BI Rate Kembali Ditahan 6,5%

BI Rate Kembali Ditahan 6,5%

- detikFinance
Rabu, 04 Nov 2009 12:18 WIB
BI Rate Kembali Ditahan 6,5%
Jakarta - Bank Indonesia (BI) memutuskan untuk kembali mempertahankan suku bunga acuan BI Rate di level 6,5%, tersebut masih konsisten dengan saasaran inflasi tahun 2010 sebesar 5 plus minus 1%.

Demikian disampaikan Direktur Direktorat Humas dan Perencanaan Strategis Dyah Makhijani terkait hasil Rapat Dewan Gubernur di Jakarta, Kamis (3/9/2009).

"Arah kebijakan moneter saat ini juga dipandang masih kondusif bagi proses pemulihan perekonomian dan berlangsungnya intermediasi perbankan," ujarnya.

Rapat Dewan Gubernur Bank Indonesia memandang bahwa perekonomian Indonesia sampai dengan bulan Oktober 2009 masih terus menunjukkan kinerja yang membaik.

Di sisi eksternal, kinerja ekspor Indonesia diperkirakan membaik didorong oleh menguatnya pemulihan pertumbuhan ekonomi global dan naiknya harga-harga komoditas dunia.

Di sisi domestik, kinerja konsumsi swasta tetap menguat sejalan dengan rendahnya inflasi dan terjaganya keyakinan konsumen terhadap prospek perekonomian ke depan.
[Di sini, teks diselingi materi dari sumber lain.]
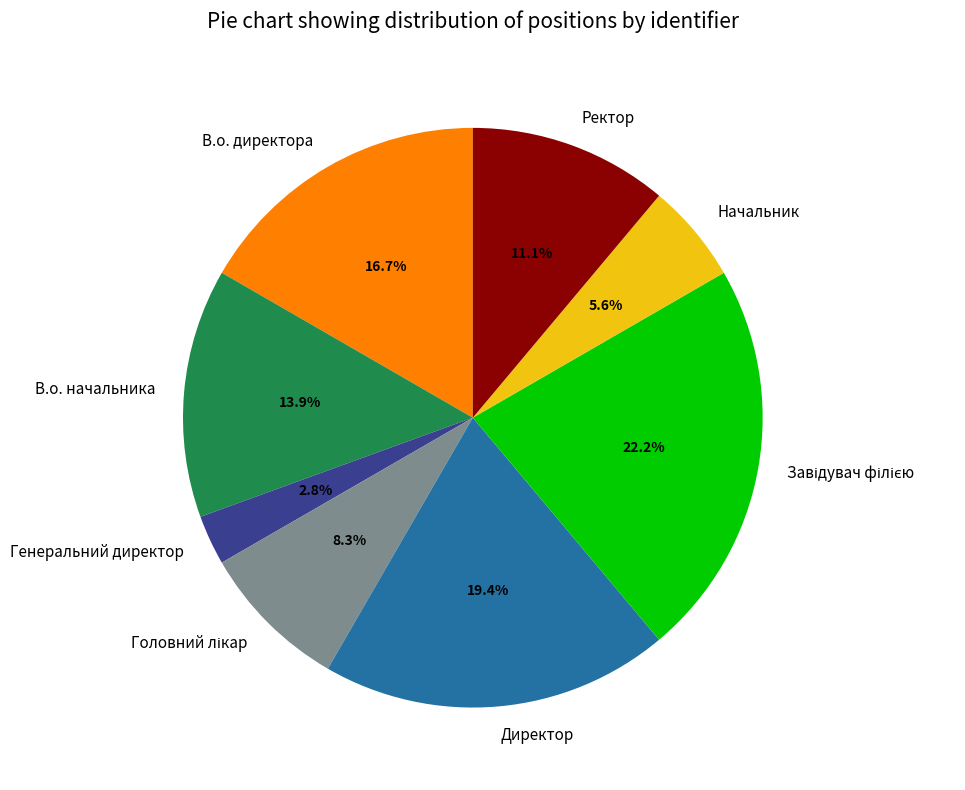

What is the ratio of the value at Ректор to the value at Директор?

0.6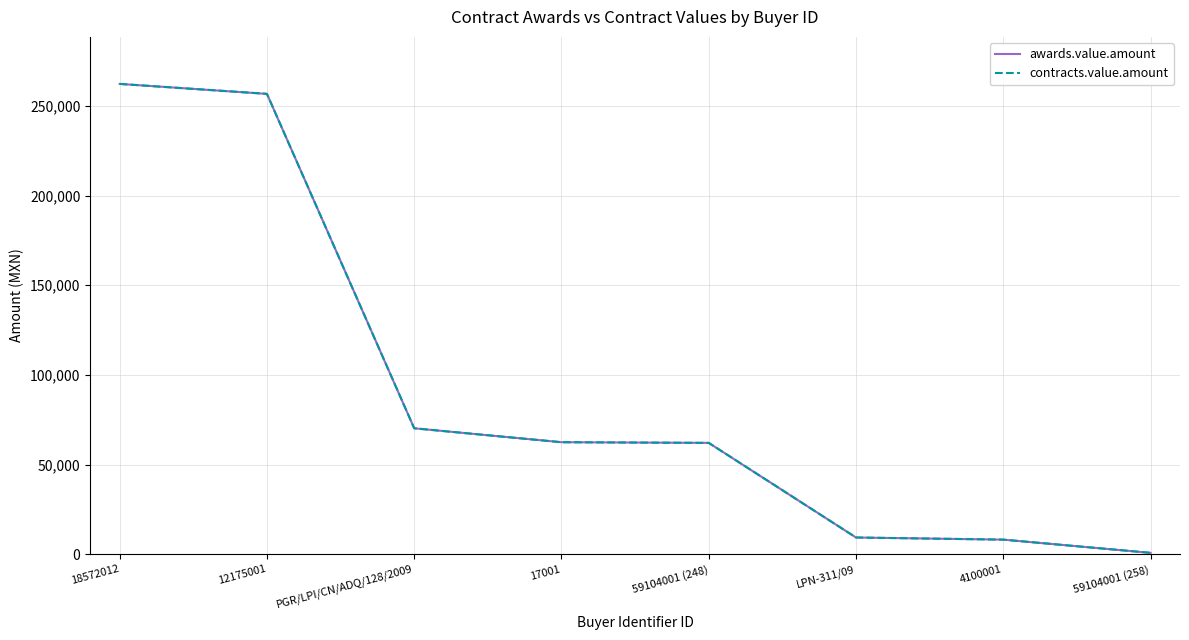

Does the chart display data point markers on the line(s)?

No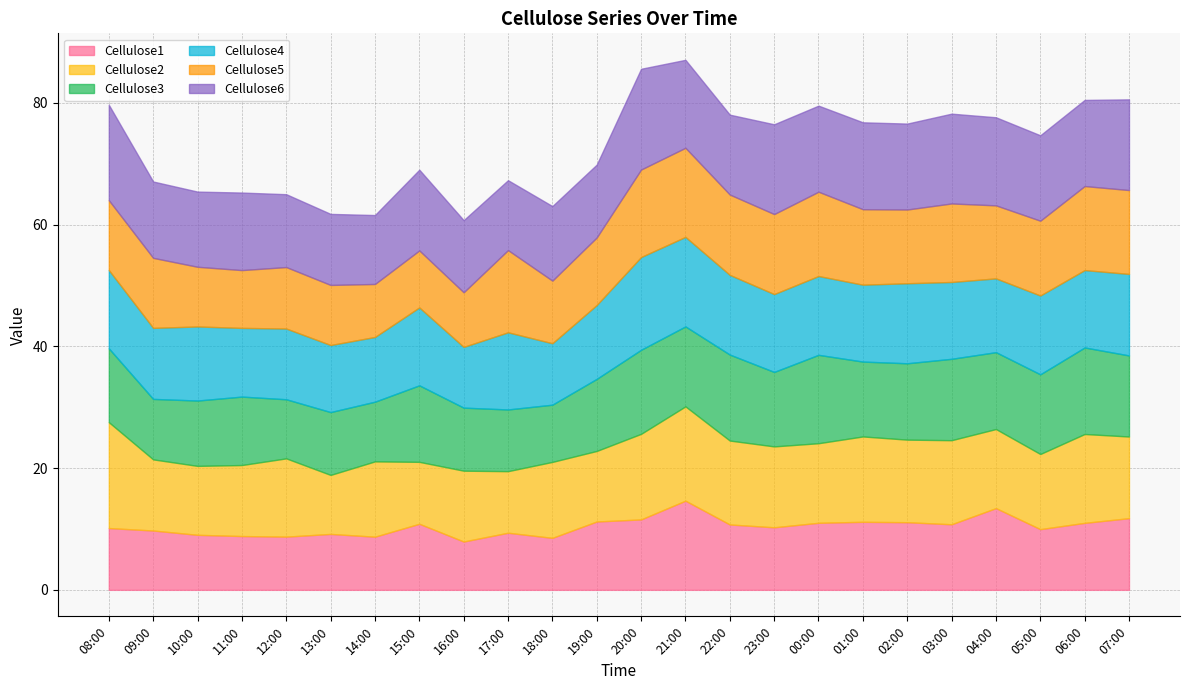

Does the chart have visible grid lines?

Yes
Dengan perkembangan ini, perekonomian Indonesia dalam triwulan IV-2009 diperkirakan tumbuh lebih tinggi dari triwulan sebelumnya.

Di sisi harga, inflasi pada Oktober 2009 mencatat penurunan dan lebih rendah dibanding dengan pola historisnya. Hal ini didukung oleh menguatnya nilai tukar rupiah, dan menurunnya ekspektasi masyarakat akan inflasi ke depan seperti tercermin dari terus menurunnya inflasi inti.
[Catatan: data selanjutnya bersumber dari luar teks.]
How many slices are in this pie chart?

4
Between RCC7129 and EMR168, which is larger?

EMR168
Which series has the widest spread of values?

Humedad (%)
SCROLL TO CONTINUE WITH CONTENT

Dengan perkembangan tersebut, inflasi selama tahun 2009 diperkirakan berada dalam kisaran bawah target inflasi 4,5 plus minus 1% (yoy). Inflasi 2010 diperkirakan akan kembali ke pola normalnya dalam kisaran 5 plus minus 1% seiring dengan kembali menguatnya aktifitas perekonomian domestik dan harga-harga komoditas.

Sejalan dengan kuatnya komitmen Bank Indonesia dan Pemerintah, inflasi diperkirakan akan terus menurun dalam jangka menengah ke tingkat yang setara dengan negara-negara tetangga.